2. Claimant Alleges Circumstances Described in § 5107 for First Time in Connection with Request for Appeals Council Review

When the claimant's allegations are consistent with § 5107 of OBRA 1990 and are raised for the first time with the request for Appeals Council review, the Appeals Council's action will depend on whether the Appeals Council can determine the validity of the claimant's allegations based on the record.

  • When the Appeals Council cannot determine from the record that § 5107 precludes dismissal, the Appeals Council will grant the request for review, vacate the ALJ's dismissal, and remand the case to the ALJ for further proceedings.

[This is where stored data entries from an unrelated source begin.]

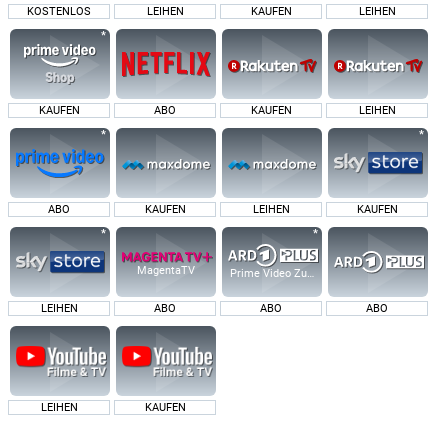
KOSTENLOS
LEIHEN
KAUFEN
LEIHEN
KAUFEN
ABO
KAUFEN
LEIHEN
ABO
KAUFEN
LEIHEN
KAUFEN
MagentaTV
Prime Video Zusatz-Kanäle
LEIHEN
ABO
ABO
ABO
LEIHEN
KAUFEN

The remand order will instruct the ALJ to determine whether dismissal of the request for hearing is appropriate considering § 5107 and, if he or she determines that dismissal on the basis of res judicata is precluded, direct the ALJ to hold a hearing on the merits.

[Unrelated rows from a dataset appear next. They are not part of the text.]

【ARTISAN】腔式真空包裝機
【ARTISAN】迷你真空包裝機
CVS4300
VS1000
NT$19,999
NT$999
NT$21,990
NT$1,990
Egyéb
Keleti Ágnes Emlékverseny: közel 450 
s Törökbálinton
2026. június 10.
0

  • When the Appeals Council can determine from the record that § 5107 precludes dismissal, the Appeals Council will grant the request for review, vacate the ALJ's dismissal, and remand the case to the ALJ to hold a hearing on the merits.

  • When the Appeals Council can determine from the record that § 5107 does not preclude dismissal, the Appeals Council will deny the request for review and include a statement in the notice of the denial of such request that the Appeals Council considered the claimant's allegations.

In cases in which the claimant raised an allegation consistent with § 5107 which was not raised before the ALJ, and the ALJ's dismissal was proper, the analyst will explain in the recommendation why § 5107 does not preclude dismissal.

3. Claimant Did Not Allege Circumstances Described in § 5107 or Claimant Made Such Allegation and ALJ Dismissal Was Proper

The Appeals Council will deny the request for Appeals Council review, when the claimant:

  • did not raise an allegation consistent with § 5107, or

  • raised an allegation consistent with § 5107, and the ALJ properly dismissed the request for hearing on the basis of res judicata.

In cases in which the claimant raised an allegation consistent with § 5107, the ALJ considered whether § 5107 precluded dismissal, and the ALJ's dismissal was proper, the analyst will include a statement to that affect in the recommendation.